• SHORT PROBLEM 1: Translate this sentence from the wiring plan passage into Spanish: "It is distinct from a circuit diagram: a wiring plan shows where things are physically located and how cables route between them; a circuit diagram shows electrical relationships and component values."

• PROVIDED PASSAGE:

════════════════════

Electrical Wiring Plan: How to Design and Read a Building Wiring Layout
This is a free printable electrical wiring plan: download the diagram as SVG or open it and print to paper or PDF.
A properly drawn electrical wiring plan shows every circuit, outlet, switch, and protective device in a building — essential for permits, safe installation, and future maintenance.
An electrical wiring plan (also called an electrical layout drawing or single-line diagram for distribution-level work) is a scaled or schematic drawing that depicts the location and interconnection of every electrical component in a building: light fittings, power outlets, socket outlets, switches, isolators, consumer units (distribution boards), sub-panels, circuit protective conductors, and the main intake. It is distinct from a circuit diagram: a wiring plan shows where things are physically located and how cables route between them; a circuit diagram shows electrical relationships and component values.
A complete electrical wiring plan for a domestic or small commercial installation typically consists of three layers of information. The first is a floor plan overlay — a scaled architectural drawing with electrical symbols superimposed. IEC 60617 and BS EN 60617 define standardised electrical drawing symbols used internationally; North American drawings may follow IEEE 315 or ANSI Y32.9. Common symbols include a filled circle (recessed downlight), a circle with a line (surface pendant), a rectangle with parallel lines (double socket outlet), an S in a circle (single-pole switch), and a rectangle with a diagonal (consumer unit or distribution board).
The second layer is the circuit schedule — a table that lists every circuit in the consumer unit or distribution board, identifying the circuit number, breaker rating and type (MCB, RCD, RCBO), cable size, circuit description, and the rooms or outlets it serves. This document is essential for fault-finding, future modifications, and demonstrating compliance.

════════════════════

• SHORT PROBLEM 2: Turn part of the data entries rows into a Markdown table with the columns No. and Difference. Begin at the line that contains "2099: 2099 -> 2070" and stop after the line that contains "processor: processor -> reference", skipping blank lines and leaving the pictures out.

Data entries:
════════════════════

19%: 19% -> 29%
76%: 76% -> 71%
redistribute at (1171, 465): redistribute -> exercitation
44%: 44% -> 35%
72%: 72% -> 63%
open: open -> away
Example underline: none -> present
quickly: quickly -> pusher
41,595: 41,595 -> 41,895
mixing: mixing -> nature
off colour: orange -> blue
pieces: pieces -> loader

════════════════════

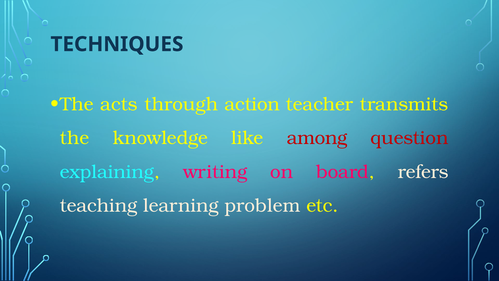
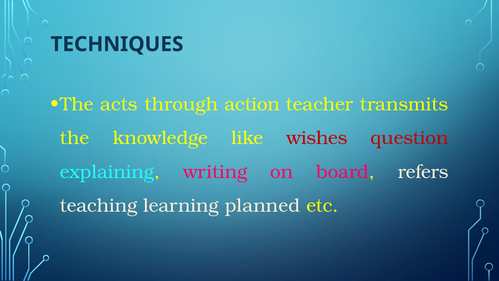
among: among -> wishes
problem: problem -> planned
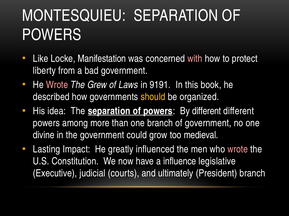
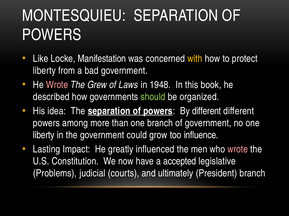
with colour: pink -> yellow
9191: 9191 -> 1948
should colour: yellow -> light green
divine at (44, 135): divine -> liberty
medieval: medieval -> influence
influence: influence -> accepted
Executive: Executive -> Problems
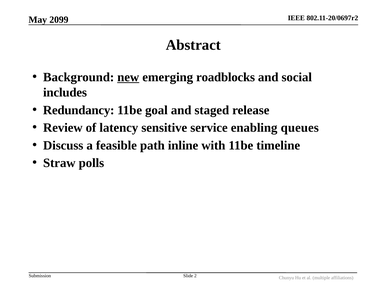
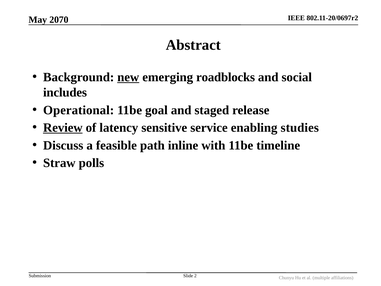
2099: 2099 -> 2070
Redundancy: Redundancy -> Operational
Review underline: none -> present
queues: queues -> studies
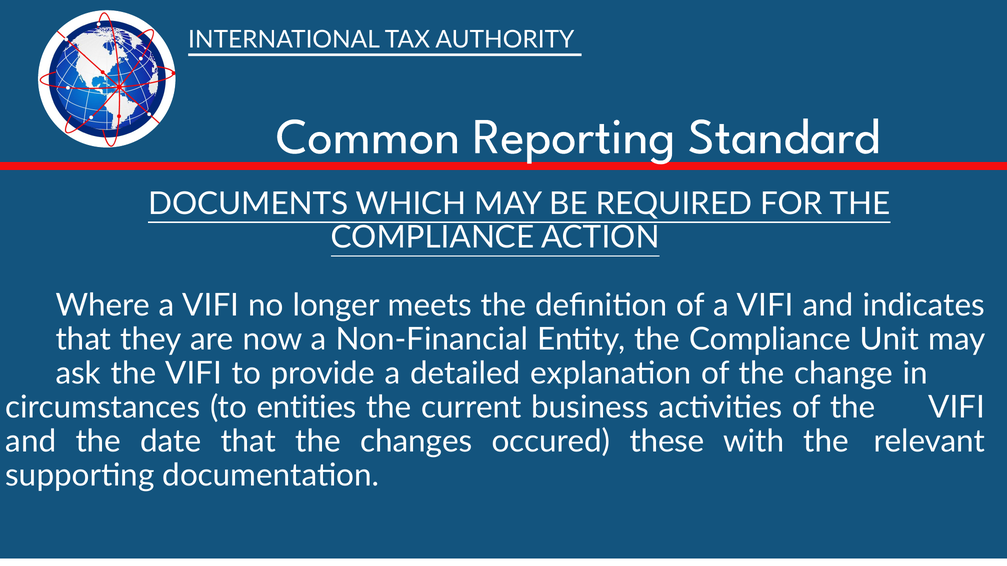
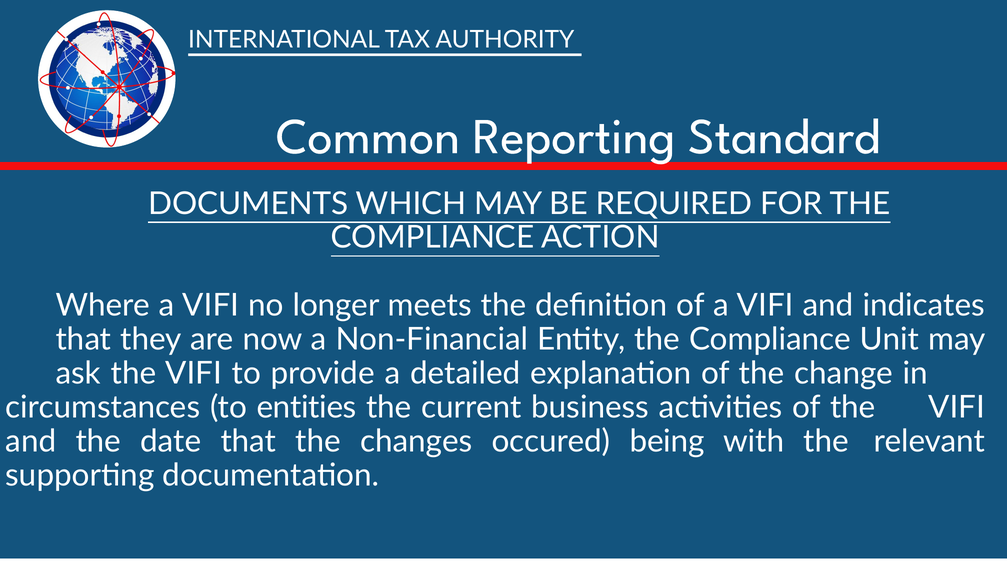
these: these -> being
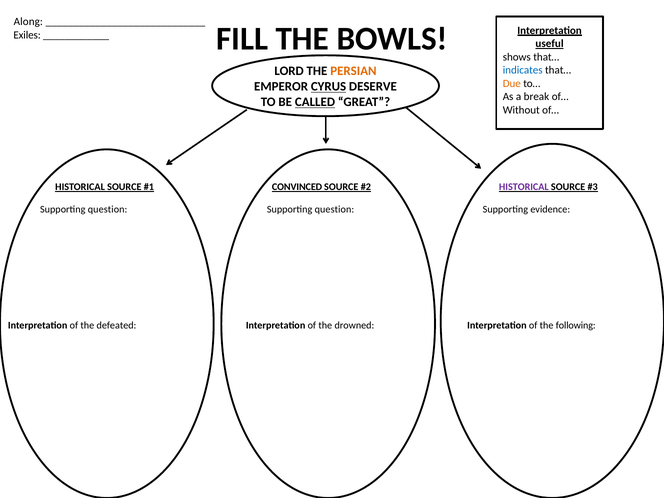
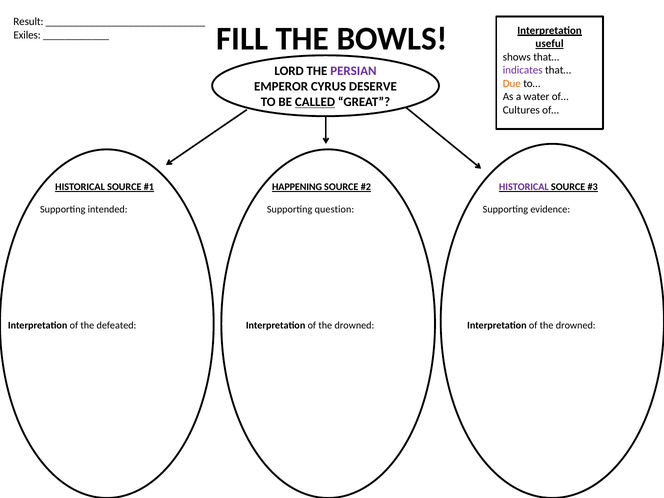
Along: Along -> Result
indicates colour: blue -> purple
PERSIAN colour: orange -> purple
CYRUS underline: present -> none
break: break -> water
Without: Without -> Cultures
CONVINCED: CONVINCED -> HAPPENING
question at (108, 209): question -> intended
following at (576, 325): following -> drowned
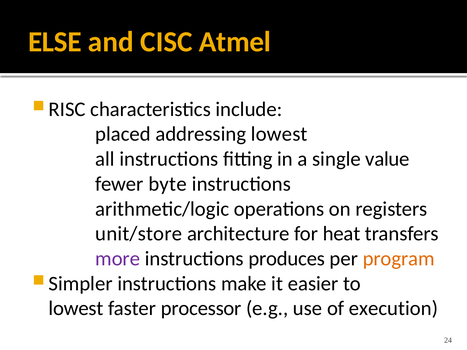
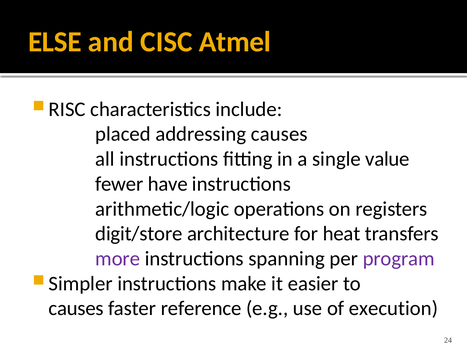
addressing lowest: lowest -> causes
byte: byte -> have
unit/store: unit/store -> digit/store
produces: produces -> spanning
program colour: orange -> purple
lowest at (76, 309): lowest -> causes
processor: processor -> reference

════════════════════

• EXPECTED OUTPUT 1: Es distinto de un diagrama de circuito: un plano de cableado muestra dónde están ubicados físicamente los elementos y cómo se tienden los cables entre ellos; un diagrama de circuito muestra las relaciones eléctricas y los valores de los componentes.

• EXPECTED OUTPUT 2:
| No. | Difference |
|---|---|
| 1 | 2099: 2099 -> 2070 |
| 2 | Redundancy: Redundancy -> Operational |
| 3 | Review underline: none -> present |
| 4 | queues: queues -> studies |
| 5 | these: these -> being |
| 6 | Along: Along -> Result |
| 7 | indicates colour: blue -> purple |
| 8 | PERSIAN colour: orange -> purple |
| 9 | CYRUS underline: present -> none |
| 10 | break: break -> water |
| 11 | Without: Without -> Cultures |
| 12 | CONVINCED: CONVINCED -> HAPPENING |
| 13 | question at (108, 209): question -> intended |
| 14 | following at (576, 325): following -> drowned |
| 15 | addressing lowest: lowest -> causes |
| 16 | byte: byte -> have |
| 17 | unit/store: unit/store -> digit/store |
| 18 | produces: produces -> spanning |
| 19 | program colour: orange -> purple |
| 20 | lowest at (76, 309): lowest -> causes |
| 21 | processor: processor -> reference |